> _DATASET RECORDS_:

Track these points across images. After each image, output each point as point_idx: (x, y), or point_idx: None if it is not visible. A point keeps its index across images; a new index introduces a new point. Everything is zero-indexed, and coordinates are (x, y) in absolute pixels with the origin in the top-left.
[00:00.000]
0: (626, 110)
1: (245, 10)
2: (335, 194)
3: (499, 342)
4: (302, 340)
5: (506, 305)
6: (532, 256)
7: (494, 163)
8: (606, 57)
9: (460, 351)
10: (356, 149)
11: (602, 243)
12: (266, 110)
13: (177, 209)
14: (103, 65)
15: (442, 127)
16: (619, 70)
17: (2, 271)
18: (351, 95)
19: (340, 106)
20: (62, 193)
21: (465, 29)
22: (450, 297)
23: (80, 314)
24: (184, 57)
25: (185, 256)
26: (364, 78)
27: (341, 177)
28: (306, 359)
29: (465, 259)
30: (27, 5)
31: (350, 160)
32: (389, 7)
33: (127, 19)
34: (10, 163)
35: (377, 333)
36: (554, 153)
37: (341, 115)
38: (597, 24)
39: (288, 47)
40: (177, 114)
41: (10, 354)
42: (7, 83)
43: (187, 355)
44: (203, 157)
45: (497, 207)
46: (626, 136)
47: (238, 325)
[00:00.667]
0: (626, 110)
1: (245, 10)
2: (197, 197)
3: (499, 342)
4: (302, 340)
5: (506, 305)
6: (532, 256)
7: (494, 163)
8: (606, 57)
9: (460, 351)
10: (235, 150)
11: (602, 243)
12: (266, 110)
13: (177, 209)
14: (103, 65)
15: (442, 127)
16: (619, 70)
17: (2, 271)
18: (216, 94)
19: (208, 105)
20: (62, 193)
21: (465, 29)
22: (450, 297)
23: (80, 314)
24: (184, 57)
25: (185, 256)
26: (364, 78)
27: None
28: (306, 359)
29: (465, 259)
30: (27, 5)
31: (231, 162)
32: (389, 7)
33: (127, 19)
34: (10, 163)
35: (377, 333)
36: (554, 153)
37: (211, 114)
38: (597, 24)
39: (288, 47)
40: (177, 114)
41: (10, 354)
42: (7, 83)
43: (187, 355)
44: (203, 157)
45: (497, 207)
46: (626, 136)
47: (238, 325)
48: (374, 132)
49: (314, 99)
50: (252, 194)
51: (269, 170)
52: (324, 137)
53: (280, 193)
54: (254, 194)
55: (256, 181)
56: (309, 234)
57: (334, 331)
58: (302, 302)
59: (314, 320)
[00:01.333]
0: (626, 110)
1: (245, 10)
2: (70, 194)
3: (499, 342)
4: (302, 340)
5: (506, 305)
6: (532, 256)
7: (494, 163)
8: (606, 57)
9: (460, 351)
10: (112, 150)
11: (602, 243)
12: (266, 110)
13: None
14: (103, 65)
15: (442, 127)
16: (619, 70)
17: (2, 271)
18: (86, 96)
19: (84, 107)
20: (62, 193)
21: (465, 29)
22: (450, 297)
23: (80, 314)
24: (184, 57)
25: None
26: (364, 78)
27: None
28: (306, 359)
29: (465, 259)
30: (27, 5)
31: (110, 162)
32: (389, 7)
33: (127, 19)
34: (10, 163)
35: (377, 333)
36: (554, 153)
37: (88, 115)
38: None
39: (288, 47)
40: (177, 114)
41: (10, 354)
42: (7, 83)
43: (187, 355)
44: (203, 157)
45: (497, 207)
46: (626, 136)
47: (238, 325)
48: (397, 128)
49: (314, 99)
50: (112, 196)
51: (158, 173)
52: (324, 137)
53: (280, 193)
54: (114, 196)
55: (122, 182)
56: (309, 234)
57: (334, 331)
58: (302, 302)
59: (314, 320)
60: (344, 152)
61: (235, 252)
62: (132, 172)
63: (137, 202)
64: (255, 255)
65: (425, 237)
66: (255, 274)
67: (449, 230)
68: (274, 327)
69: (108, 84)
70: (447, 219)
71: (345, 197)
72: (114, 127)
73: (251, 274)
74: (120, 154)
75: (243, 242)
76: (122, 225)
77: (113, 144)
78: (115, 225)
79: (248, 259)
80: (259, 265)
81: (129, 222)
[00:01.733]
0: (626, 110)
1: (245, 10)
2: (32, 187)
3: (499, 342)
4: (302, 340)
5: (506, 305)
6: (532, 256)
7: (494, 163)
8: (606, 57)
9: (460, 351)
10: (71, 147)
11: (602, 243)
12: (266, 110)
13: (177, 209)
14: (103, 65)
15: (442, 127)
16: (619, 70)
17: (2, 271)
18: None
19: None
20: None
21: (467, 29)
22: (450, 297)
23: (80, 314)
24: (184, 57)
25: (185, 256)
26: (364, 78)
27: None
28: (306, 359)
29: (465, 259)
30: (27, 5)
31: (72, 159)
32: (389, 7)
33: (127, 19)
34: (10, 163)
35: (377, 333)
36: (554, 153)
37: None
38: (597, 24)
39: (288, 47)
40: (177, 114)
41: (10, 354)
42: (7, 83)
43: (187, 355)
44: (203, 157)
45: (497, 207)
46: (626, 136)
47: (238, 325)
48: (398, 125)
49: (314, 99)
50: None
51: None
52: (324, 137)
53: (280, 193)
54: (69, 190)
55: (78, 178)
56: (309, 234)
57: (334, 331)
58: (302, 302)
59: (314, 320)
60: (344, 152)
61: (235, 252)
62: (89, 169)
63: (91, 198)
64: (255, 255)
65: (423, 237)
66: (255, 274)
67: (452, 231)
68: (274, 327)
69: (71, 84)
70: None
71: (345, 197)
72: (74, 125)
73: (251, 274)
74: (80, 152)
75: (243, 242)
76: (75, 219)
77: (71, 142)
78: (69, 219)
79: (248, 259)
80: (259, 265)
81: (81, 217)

> _YOUR GOAL_: Please retype all of the data above exactly as written.

> _OUTPUT FOR THIS EXERCISE_:
Track these points across images. After each image, output each point as point_idx: (x, y), or point_idx: None if it is not visible. A point keeps its index across images; a new index introduces a new point. Everything is zero-indexed, and coordinates are (x, y) in absolute pixels with the origin in the top-left.
[00:00.000]
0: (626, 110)
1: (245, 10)
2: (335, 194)
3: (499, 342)
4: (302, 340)
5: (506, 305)
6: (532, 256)
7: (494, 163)
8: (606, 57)
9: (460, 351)
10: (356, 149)
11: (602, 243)
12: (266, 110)
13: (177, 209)
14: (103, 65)
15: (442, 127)
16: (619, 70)
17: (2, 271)
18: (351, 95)
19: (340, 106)
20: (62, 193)
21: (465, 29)
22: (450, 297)
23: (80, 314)
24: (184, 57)
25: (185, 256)
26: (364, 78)
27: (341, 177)
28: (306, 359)
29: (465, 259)
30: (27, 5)
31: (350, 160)
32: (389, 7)
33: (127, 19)
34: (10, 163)
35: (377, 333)
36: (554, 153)
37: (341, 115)
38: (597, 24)
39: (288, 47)
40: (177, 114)
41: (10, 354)
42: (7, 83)
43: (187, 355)
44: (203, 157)
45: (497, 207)
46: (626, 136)
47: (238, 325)
[00:00.667]
0: (626, 110)
1: (245, 10)
2: (197, 197)
3: (499, 342)
4: (302, 340)
5: (506, 305)
6: (532, 256)
7: (494, 163)
8: (606, 57)
9: (460, 351)
10: (235, 150)
11: (602, 243)
12: (266, 110)
13: (177, 209)
14: (103, 65)
15: (442, 127)
16: (619, 70)
17: (2, 271)
18: (216, 94)
19: (208, 105)
20: (62, 193)
21: (465, 29)
22: (450, 297)
23: (80, 314)
24: (184, 57)
25: (185, 256)
26: (364, 78)
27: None
28: (306, 359)
29: (465, 259)
30: (27, 5)
31: (231, 162)
32: (389, 7)
33: (127, 19)
34: (10, 163)
35: (377, 333)
36: (554, 153)
37: (211, 114)
38: (597, 24)
39: (288, 47)
40: (177, 114)
41: (10, 354)
42: (7, 83)
43: (187, 355)
44: (203, 157)
45: (497, 207)
46: (626, 136)
47: (238, 325)
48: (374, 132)
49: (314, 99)
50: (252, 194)
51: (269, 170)
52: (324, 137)
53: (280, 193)
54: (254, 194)
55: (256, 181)
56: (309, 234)
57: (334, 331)
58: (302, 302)
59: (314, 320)
[00:01.333]
0: (626, 110)
1: (245, 10)
2: (70, 194)
3: (499, 342)
4: (302, 340)
5: (506, 305)
6: (532, 256)
7: (494, 163)
8: (606, 57)
9: (460, 351)
10: (112, 150)
11: (602, 243)
12: (266, 110)
13: None
14: (103, 65)
15: (442, 127)
16: (619, 70)
17: (2, 271)
18: (86, 96)
19: (84, 107)
20: (62, 193)
21: (465, 29)
22: (450, 297)
23: (80, 314)
24: (184, 57)
25: None
26: (364, 78)
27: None
28: (306, 359)
29: (465, 259)
30: (27, 5)
31: (110, 162)
32: (389, 7)
33: (127, 19)
34: (10, 163)
35: (377, 333)
36: (554, 153)
37: (88, 115)
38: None
39: (288, 47)
40: (177, 114)
41: (10, 354)
42: (7, 83)
43: (187, 355)
44: (203, 157)
45: (497, 207)
46: (626, 136)
47: (238, 325)
48: (397, 128)
49: (314, 99)
50: (112, 196)
51: (158, 173)
52: (324, 137)
53: (280, 193)
54: (114, 196)
55: (122, 182)
56: (309, 234)
57: (334, 331)
58: (302, 302)
59: (314, 320)
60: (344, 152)
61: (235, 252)
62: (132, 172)
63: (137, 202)
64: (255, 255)
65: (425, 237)
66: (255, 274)
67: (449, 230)
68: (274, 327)
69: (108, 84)
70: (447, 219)
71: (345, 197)
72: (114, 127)
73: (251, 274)
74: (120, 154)
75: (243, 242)
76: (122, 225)
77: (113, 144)
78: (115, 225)
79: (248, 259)
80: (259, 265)
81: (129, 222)
[00:01.733]
0: (626, 110)
1: (245, 10)
2: (32, 187)
3: (499, 342)
4: (302, 340)
5: (506, 305)
6: (532, 256)
7: (494, 163)
8: (606, 57)
9: (460, 351)
10: (71, 147)
11: (602, 243)
12: (266, 110)
13: (177, 209)
14: (103, 65)
15: (442, 127)
16: (619, 70)
17: (2, 271)
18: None
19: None
20: None
21: (467, 29)
22: (450, 297)
23: (80, 314)
24: (184, 57)
25: (185, 256)
26: (364, 78)
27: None
28: (306, 359)
29: (465, 259)
30: (27, 5)
31: (72, 159)
32: (389, 7)
33: (127, 19)
34: (10, 163)
35: (377, 333)
36: (554, 153)
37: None
38: (597, 24)
39: (288, 47)
40: (177, 114)
41: (10, 354)
42: (7, 83)
43: (187, 355)
44: (203, 157)
45: (497, 207)
46: (626, 136)
47: (238, 325)
48: (398, 125)
49: (314, 99)
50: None
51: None
52: (324, 137)
53: (280, 193)
54: (69, 190)
55: (78, 178)
56: (309, 234)
57: (334, 331)
58: (302, 302)
59: (314, 320)
60: (344, 152)
61: (235, 252)
62: (89, 169)
63: (91, 198)
64: (255, 255)
65: (423, 237)
66: (255, 274)
67: (452, 231)
68: (274, 327)
69: (71, 84)
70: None
71: (345, 197)
72: (74, 125)
73: (251, 274)
74: (80, 152)
75: (243, 242)
76: (75, 219)
77: (71, 142)
78: (69, 219)
79: (248, 259)
80: (259, 265)
81: (81, 217)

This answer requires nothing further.